_SOURCE DOCUMENT_:

+++++

For example, an aqueous layer of low turbidity can be recycled to form a slurry with fresh tar sands ore or used in another industrial process. For example, an aqueous layer of turbidity less than an amount specified by a government regulatory agency can be discharged to surface waters as waste water without additional or with only minimal treatment, such as residence in a settling pond or filtering. For example, when an aqueous layer of initial low turbidity is placed in a settling pond, the time required for the turbidity to further decrease to a level at which the aqueous layer can be released into the environment can be less than that for an aqueous layer of initial higher turbidity. A clear separation of the removed bitumen from the supernatant minimizes oil carryover into settling ponds or other supernatatant treatment systems, improving performance of those supernatant treatment systems.

+++++

_EXCERPTED RECORDS_:
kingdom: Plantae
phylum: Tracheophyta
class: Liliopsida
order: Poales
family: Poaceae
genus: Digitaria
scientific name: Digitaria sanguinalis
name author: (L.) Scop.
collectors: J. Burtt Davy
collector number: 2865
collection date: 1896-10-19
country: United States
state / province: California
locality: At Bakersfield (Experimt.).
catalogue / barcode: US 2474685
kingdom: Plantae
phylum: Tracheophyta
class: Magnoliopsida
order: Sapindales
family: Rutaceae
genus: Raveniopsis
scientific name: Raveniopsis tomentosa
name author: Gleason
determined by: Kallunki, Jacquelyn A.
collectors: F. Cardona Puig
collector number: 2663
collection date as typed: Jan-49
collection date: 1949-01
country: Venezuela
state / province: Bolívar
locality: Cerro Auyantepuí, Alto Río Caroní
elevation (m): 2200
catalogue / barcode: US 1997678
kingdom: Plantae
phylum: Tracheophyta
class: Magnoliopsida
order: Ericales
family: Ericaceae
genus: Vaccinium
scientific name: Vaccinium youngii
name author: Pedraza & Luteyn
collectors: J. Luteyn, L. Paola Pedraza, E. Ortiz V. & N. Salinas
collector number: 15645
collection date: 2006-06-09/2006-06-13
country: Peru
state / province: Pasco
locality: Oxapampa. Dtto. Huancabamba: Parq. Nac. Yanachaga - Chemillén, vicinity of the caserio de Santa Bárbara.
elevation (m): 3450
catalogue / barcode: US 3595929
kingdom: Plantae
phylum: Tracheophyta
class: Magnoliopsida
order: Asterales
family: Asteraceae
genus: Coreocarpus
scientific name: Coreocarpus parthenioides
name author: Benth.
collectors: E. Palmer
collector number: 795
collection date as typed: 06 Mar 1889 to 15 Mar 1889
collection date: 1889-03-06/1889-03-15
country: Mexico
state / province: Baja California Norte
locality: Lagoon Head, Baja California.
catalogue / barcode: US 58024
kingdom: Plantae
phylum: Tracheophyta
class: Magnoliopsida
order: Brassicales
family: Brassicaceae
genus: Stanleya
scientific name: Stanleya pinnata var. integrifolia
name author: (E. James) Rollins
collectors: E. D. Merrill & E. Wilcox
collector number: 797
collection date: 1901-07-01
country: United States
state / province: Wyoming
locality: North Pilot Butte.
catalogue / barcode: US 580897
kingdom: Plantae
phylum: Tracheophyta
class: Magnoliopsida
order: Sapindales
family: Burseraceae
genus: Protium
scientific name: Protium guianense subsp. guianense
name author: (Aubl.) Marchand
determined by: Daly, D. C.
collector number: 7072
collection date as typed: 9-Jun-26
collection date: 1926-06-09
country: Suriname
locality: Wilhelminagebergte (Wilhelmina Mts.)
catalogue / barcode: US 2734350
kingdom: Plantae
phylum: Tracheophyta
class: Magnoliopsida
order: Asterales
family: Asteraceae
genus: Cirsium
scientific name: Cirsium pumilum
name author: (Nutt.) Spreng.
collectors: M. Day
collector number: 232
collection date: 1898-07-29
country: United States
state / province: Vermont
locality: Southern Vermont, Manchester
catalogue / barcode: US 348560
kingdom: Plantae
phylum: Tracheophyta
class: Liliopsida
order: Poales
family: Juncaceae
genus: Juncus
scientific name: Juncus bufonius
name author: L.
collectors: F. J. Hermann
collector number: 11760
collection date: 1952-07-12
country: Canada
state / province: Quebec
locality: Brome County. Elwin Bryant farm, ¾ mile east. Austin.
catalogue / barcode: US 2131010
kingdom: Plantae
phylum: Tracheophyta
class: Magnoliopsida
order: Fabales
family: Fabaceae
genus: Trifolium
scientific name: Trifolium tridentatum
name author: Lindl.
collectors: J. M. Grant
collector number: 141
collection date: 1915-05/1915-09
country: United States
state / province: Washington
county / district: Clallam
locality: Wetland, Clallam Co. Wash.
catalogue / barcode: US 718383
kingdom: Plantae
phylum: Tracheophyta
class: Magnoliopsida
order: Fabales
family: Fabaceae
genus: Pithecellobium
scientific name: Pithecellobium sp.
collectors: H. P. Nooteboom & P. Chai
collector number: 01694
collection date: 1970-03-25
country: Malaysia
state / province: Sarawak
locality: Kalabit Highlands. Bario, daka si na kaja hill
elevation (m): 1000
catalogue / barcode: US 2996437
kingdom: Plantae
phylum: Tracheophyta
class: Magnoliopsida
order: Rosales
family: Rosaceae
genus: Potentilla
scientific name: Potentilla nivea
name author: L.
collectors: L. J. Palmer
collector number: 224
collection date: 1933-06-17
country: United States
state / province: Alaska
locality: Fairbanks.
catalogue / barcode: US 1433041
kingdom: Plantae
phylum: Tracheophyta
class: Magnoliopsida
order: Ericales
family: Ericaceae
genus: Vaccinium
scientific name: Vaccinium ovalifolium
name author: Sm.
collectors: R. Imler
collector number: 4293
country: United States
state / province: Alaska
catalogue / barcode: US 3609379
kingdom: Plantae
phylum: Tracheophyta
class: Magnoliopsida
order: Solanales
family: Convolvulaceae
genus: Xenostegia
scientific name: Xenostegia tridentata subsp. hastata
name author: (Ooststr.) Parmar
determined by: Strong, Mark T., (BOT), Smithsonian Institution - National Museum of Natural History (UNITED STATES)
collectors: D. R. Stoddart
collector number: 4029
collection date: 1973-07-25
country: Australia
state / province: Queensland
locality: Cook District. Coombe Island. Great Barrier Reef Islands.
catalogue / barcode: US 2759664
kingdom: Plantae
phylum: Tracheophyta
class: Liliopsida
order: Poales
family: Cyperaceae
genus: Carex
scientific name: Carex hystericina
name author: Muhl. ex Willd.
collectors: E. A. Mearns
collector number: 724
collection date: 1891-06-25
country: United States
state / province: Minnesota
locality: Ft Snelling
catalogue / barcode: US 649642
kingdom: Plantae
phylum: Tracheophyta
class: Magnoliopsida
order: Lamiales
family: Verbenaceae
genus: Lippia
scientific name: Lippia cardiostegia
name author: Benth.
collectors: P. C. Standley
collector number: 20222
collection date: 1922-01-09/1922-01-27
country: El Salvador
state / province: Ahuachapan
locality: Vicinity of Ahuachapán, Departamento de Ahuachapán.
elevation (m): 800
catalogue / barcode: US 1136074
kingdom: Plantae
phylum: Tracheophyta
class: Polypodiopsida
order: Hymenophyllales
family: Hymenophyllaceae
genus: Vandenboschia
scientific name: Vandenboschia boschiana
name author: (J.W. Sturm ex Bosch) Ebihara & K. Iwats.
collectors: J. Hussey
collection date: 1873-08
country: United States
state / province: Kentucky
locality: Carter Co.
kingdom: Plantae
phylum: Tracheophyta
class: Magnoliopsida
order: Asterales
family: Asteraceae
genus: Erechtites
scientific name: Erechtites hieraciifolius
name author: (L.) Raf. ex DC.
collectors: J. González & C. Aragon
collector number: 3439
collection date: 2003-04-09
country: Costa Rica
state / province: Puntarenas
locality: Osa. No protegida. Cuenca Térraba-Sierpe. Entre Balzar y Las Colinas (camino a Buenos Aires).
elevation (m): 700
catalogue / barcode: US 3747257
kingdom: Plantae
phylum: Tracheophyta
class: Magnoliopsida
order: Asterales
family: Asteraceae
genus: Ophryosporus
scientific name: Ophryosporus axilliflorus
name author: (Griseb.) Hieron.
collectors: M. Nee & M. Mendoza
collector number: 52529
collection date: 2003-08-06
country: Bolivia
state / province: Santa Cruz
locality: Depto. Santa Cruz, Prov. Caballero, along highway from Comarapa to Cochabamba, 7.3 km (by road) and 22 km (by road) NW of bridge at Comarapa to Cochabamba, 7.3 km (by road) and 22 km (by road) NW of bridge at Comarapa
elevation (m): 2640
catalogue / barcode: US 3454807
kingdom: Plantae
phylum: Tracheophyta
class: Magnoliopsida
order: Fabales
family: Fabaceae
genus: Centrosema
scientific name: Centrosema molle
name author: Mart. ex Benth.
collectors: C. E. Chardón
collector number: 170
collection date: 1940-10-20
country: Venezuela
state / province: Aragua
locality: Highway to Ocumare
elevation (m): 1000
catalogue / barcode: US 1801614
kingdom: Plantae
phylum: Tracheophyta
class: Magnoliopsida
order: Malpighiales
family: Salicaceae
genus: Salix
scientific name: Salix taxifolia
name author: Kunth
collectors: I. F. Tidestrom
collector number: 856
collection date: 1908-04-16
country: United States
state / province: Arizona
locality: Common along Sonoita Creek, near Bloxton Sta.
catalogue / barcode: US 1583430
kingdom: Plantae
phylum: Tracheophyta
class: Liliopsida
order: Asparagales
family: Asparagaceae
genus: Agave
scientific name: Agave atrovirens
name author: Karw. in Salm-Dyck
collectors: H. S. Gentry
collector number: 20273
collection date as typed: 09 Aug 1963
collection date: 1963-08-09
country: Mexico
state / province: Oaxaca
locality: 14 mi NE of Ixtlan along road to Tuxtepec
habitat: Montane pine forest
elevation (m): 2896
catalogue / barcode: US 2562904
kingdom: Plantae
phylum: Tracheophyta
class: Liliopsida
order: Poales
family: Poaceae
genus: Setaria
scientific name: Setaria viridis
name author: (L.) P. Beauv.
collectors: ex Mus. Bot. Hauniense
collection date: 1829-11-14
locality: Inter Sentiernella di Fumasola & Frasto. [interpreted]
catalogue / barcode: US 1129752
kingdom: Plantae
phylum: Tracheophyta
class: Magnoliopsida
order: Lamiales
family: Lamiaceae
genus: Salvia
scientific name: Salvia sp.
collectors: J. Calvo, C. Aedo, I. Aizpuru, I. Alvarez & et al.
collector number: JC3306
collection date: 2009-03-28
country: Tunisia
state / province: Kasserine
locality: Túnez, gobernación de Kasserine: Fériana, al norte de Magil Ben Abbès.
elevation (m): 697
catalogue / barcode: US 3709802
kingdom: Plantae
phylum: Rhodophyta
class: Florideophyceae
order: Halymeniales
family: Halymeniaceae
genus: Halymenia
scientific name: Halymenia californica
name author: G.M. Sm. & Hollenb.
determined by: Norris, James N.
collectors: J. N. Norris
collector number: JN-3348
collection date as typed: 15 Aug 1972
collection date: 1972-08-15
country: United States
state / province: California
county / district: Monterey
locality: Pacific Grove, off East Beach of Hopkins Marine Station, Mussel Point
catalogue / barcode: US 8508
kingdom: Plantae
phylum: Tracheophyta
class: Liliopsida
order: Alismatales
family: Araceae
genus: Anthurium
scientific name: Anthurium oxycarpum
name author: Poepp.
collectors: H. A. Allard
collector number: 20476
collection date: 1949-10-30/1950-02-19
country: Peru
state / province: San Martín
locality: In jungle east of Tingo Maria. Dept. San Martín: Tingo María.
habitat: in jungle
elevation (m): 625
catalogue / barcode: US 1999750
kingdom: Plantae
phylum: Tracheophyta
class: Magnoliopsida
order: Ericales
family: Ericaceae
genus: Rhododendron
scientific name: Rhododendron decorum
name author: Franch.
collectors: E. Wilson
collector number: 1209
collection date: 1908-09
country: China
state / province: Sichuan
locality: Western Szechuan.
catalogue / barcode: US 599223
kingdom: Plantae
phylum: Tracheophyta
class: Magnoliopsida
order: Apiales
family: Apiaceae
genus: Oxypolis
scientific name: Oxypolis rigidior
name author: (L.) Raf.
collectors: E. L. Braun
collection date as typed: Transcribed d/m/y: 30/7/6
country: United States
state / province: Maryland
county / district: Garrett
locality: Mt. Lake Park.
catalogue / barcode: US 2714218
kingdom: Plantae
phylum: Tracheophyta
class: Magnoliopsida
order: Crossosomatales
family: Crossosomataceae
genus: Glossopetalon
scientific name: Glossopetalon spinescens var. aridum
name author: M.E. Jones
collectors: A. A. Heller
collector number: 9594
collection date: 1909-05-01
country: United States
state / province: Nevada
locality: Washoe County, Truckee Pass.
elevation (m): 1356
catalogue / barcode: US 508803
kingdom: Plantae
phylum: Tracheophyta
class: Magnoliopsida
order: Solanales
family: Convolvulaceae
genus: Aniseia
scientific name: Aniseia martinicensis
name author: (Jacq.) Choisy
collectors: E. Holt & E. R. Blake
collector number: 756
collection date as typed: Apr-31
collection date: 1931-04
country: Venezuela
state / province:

+++++

_COMPLETE THE FOLLOWING_:
- a) According to the tar sands passage, what can be done with an aqueous layer of low turbidity?
- b) Continue the tar sands passage, starting after its last sentence.

_SET OF ANSWERS_:
- a) It can be recycled to form a slurry with fresh tar sands ore or used in another industrial process.

- b)
[0058] The effects of the addition of VeruSOL™-7 and d-limonene on Interfacial
Tension (IFT) measurements are shown in Figure 5. The IFT values decreased from the low 70's mN/m for the lowest dose of VeruSOL™-7 and d-limonene to from about 50 to about 55 mN/m for the highest VeruSOL™-7 and d-limonene dose. The lowest VeruSOL™-7 and d-limonene doses had the highest IFT values, close to that for pure water. The vials with the lowest VeruSOL™-7 and d-limonene doses also exhibited good separation of bitumen from the tar sands and the formation of a clear supernatant (aqueous layer), an unexpected result. The capability to separate bitumen from tar sands with a low concentration of surfactant is advantageous, in that economic savings can be realized and the environmental burden lessened in comparison with a process that requires a higher concentration of surfactant. [0059] Following the same experimental set-up as described above, the effects of the 65637-268699
addition of VeruSOL™-7, d-limonene, and NaCl on Interfacial Tension (IFT) on pH and turbidity (NTU) were measured and are depicted in Figs. 6 and 7, respectively. For example, Fig. 7 shows that with addition of about 5 g/L of VeruSOL or d-Limonene, the turbidity is less than about 50 NTU. With the addition of about 50 g/L of VeruSOL, the turbidity is about 120 NTU, and with the addition of about 50 g/L of d-Limonene, the turbidity is about 90 NTU. [0060] Schramm et al. (U.S. Patent 5,009,773) and Schramm (2006) indicate that the natural surfactants present in tar sand bitumen as produced by the reaction of high concentrations of sodium hydroxide (NaOH) leads to IFT values as low as 20 mN/m and must be at the critical micelle concentration to be optimal.
[0061] Our observations using food grade natural surfactants are directly opposed to the findings of Schramm. Without intending to be bound by theory, this can lead to the conclusion that the operative mechanisms controlling the release of bitumen and quality of the supernatant (aqueous phase) in the presently presented findings is quite different from those of Schramm. The residual turbidity of the supernatant (aqueous phase) in the presence of NaCl is quite low, but increases with surfactant c oncentration at concentrations greater than about 50 g/L of VeruSOL™-7 or d-limonene.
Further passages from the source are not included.